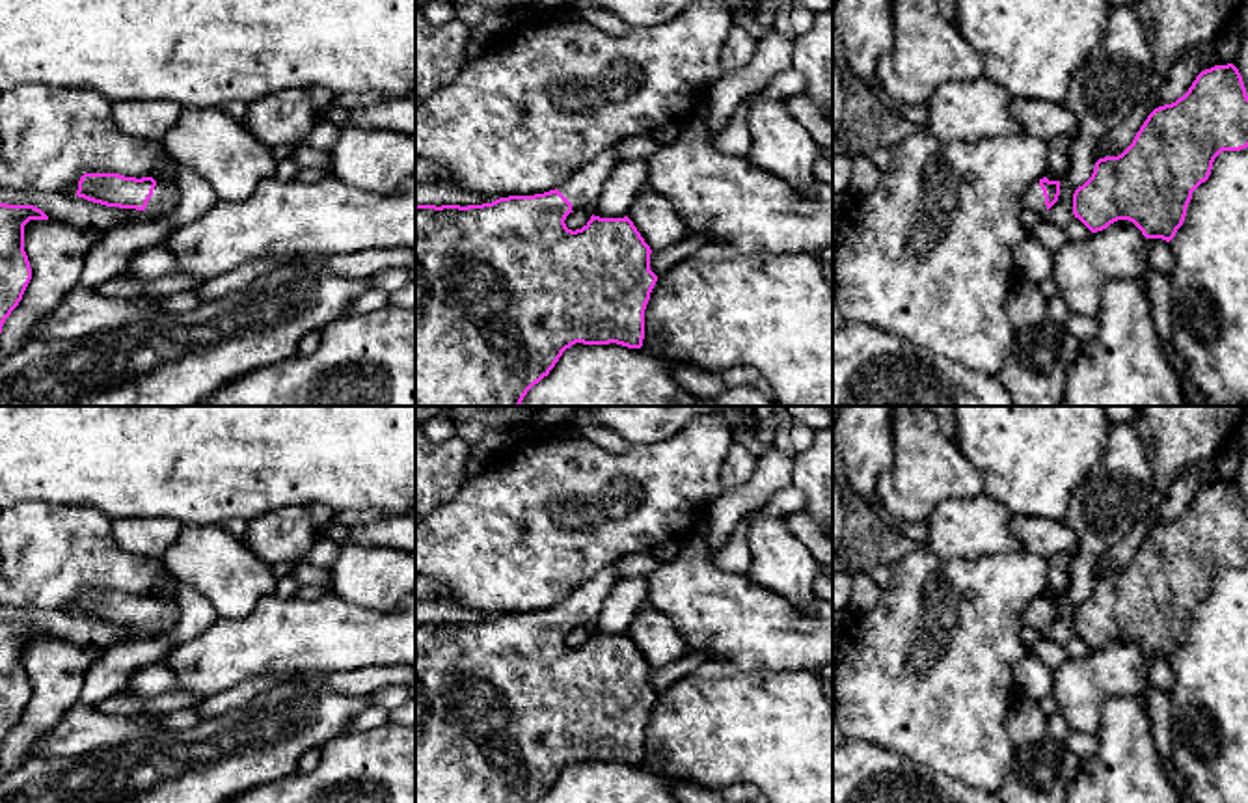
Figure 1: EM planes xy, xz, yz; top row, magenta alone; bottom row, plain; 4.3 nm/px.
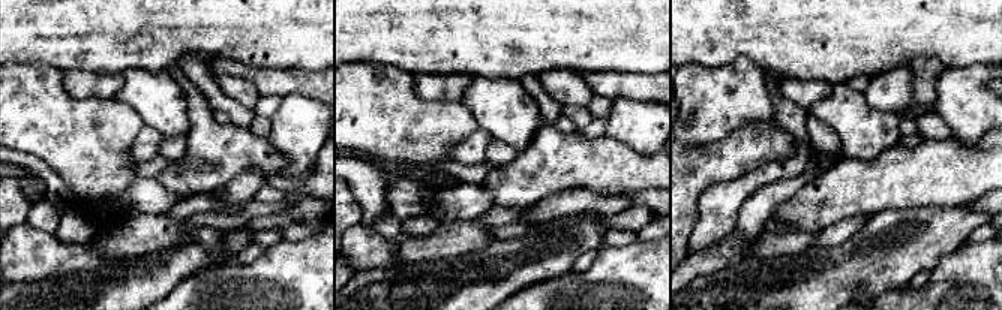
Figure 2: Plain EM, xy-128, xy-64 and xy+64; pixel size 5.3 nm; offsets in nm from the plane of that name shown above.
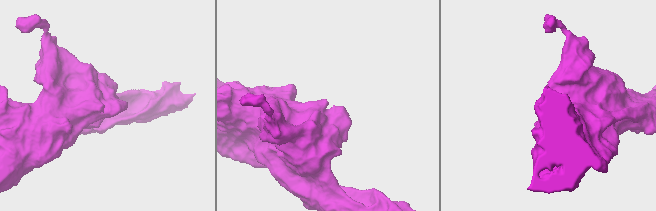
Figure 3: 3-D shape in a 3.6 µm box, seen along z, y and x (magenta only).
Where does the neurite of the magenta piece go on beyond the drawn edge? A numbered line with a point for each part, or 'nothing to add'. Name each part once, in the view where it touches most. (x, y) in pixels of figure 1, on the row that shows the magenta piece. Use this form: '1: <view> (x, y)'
==
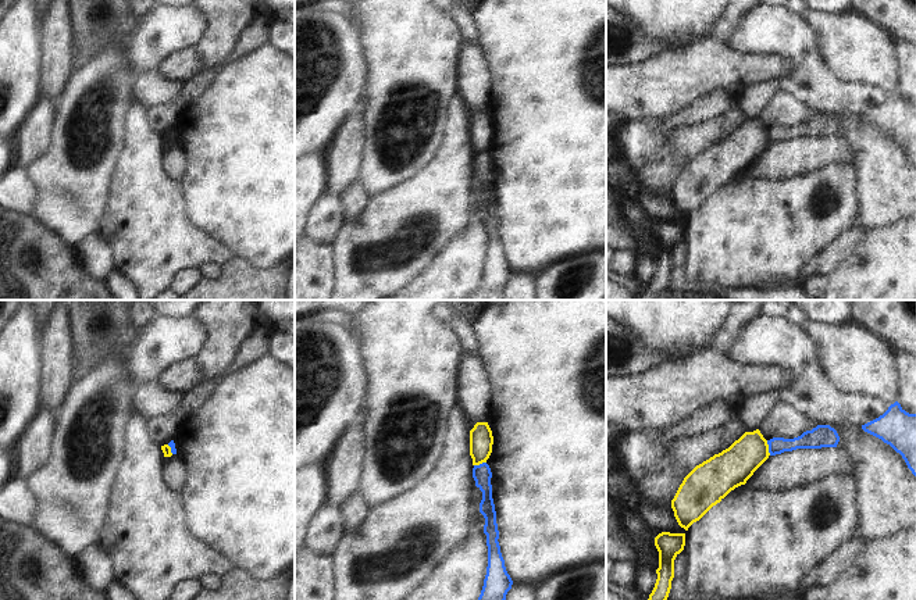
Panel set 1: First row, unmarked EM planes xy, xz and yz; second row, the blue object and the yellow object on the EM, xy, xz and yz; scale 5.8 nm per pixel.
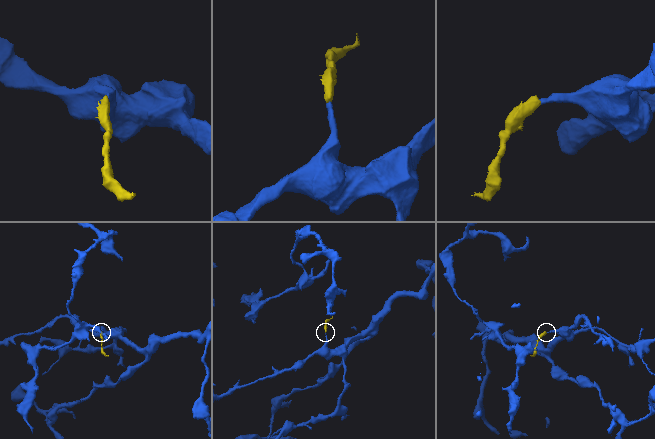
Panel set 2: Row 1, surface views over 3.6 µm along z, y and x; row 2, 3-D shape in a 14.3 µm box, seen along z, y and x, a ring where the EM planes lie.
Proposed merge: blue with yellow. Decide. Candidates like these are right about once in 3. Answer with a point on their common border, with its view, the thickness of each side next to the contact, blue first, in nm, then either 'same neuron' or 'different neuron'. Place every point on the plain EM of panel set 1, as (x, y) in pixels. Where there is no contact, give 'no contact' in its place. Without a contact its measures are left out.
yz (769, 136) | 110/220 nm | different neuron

TASK – Please go through the entries and show every line with the word "seen".

EXPECTED ANSWER –
Figure 3: 3-D shape in a 3.6 µm box, seen along z, y and x (magenta only).
Panel set 2: Row 1, surface views over 3.6 µm along z, y and x; row 2, 3-D shape in a 14.3 µm box, seen along z, y and x, a ring where the EM planes lie.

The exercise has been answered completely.